Sat Nov 16 | Sat Nov 23 | Sat Nov 30 | Sat Dec 7 |
Darezhan Omirbaev, Killer (Kazakhstan, France, 1998) | Darezhan Omirbaev, The Road (France, Kazakhstan, Japan, 2001) | Ardak Amirkulov, The Fall of Otrar (Kazakhstan, 1991) | Bakhtier Khudoinazarov, Kosh ba kosh (Tadjikistan, Switzerland, 1993) |
Repeat screenings
Sun Nov 17 | Sun Nov 24 | Sun Dec 1 | Sun Dec 8 |
Darezhan Omirbaev, Killer (Kazakhstan, France, 1998) | Darezhan Omirbaev, The Road (France, Kazakhstan, Japan, 2001) | Ardak Amirkulov, The Fall of Otrar (Kazakhstan, 1991) | Bakhtier Khudoinazarov, Kosh ba kosh (Tadjikistan, Switzerland, 1993) |
Alternate high-resolution
image (180kb)
Our poster due to Petre Petrov
The three events of Global Amnesia have all examined the cinema of Central Asia, but the focus has been continually shifting.
Central to the first part of the series, Global Amnesia 1: Central Asian Cinema, 1990-2001 (Pittsburgh), was the West's periodic re-discovery (most evident in the international film-festival circuit) of the region's film industries: the Kyrgyz and Uzbek "waves" from the mid-1960s to the early 1970s, the "new Kazakh wave" of the late 1980s and early 1990s, the Tadjik "wave" of the mid-1990s, and now the Kyrgyz and Kazakh "wave" of the late 1990s and beginning of the 21st century.
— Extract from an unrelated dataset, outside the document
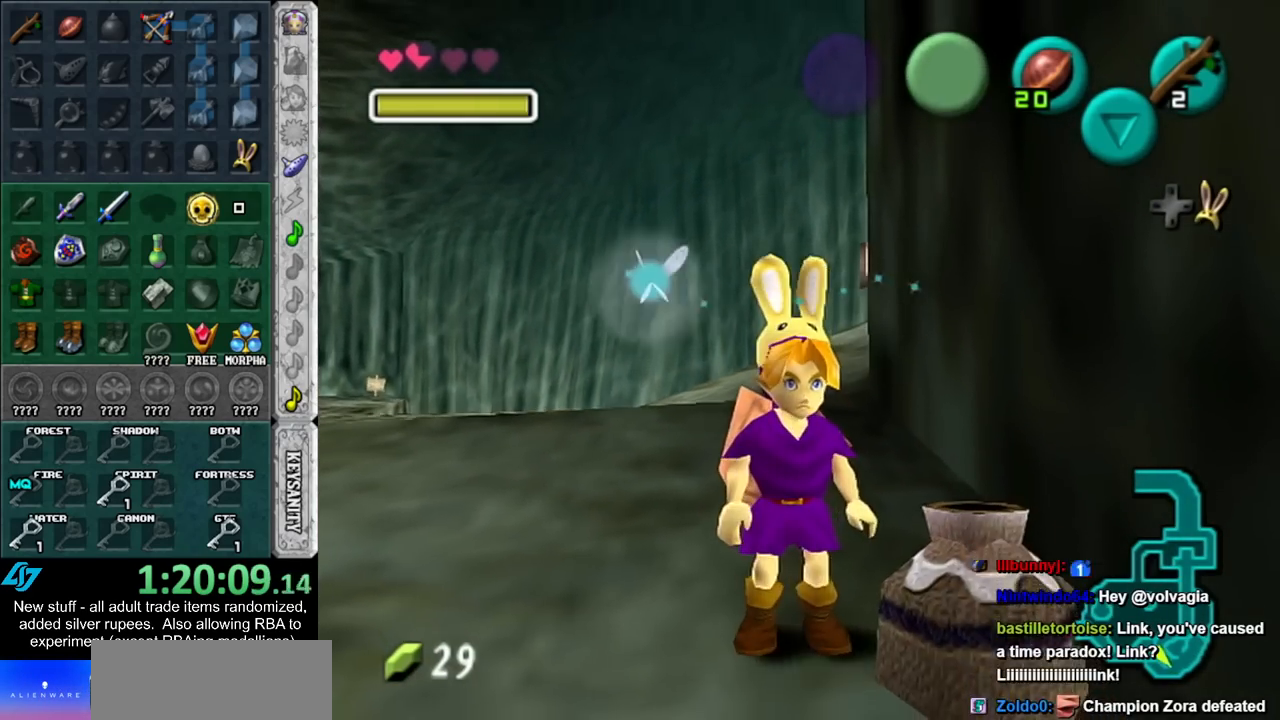
{"buttons": [], "left_stick": "center", "right_stick": "center", "events": [[50, "A", "down"], [50, "left_stick", "down-right"], [133, "A", "up"], [200, "left_stick", "center"], [233, "A", "down"], [333, "A", "up"], [383, "A", "down"], [483, "A", "up"]]}
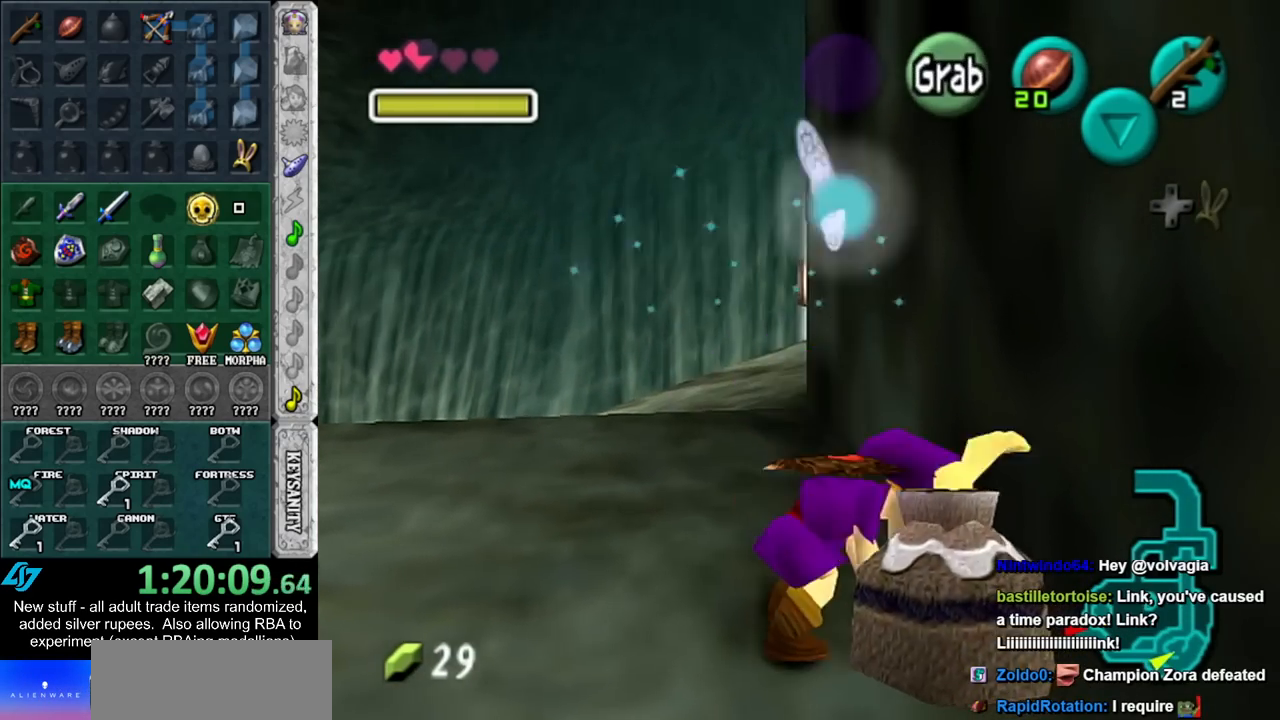
{"buttons": [], "left_stick": "down-left", "right_stick": "center", "events": [[50, "A", "down"], [133, "left_stick", "down-left"], [167, "A", "up"]]}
In their attempts to make sense of the bursts of innovative energy in this region, Western film critics have consistently moved the Soviet or Russian presence into the deep background, where it remained unexplored and all but invisible.
The second part of the series, Global Amnesia and the Politics of Cultural Space: Contemporary Central Asian Cinema (Moscow), was dominated by the mutual exchange of gazes between the film community from the Russian Federation and that of Central Asia–that is, between a former center and a former periphery. Within this exchange, "national identity," "Russianness," and "the Soviet experience" moved into the center of the examination. On the most basic levels, generations of Central Asian filmmakers had received virtually all of their professional training in Moscow, at the State Institute for Filmmaking (VGIK), where they studied, spoke, and produced work in Russian; where master classes were run by major Soviet (read "Russian") directors, scriptwriters, and cameramen; and where the dominant ethnic values and aesthetic traditions were at odds with those of the periphery.
The final part of the series, Global Amnesia 3: Central Asian Cinema and Film Genres (Pittsburgh), reverses the direction of the gaze entirely. Central to this part is the appropriation of Western (and Eastern) film genres–film noir, the road film, the samurai film and the spaghetti Western, the magic journey–by a new generation of Central Asia filmmakers. Some Western and Russian critics argue that mastery of the film industry's dominant genres is proof that recent Central Asian films are directed primarily at a international film-festival audience, not a domestic one, either regional or national. Others claim, citing the same visual texts and textual evidence, that recent Central Asian films present one of the clearest demonstrations of the ability of the local to integrate into and transform the global.
The four films in this third part of the series–three Kazakh and one Tadjik (all made between 1991 and 2001)–have been selected because each of them openly acknowledges and celebrates a film genre not traditional to the region, while at the same time transforming that genre with its innovative–i.e., non-Western–tropes, editing rhythm, and cultural references.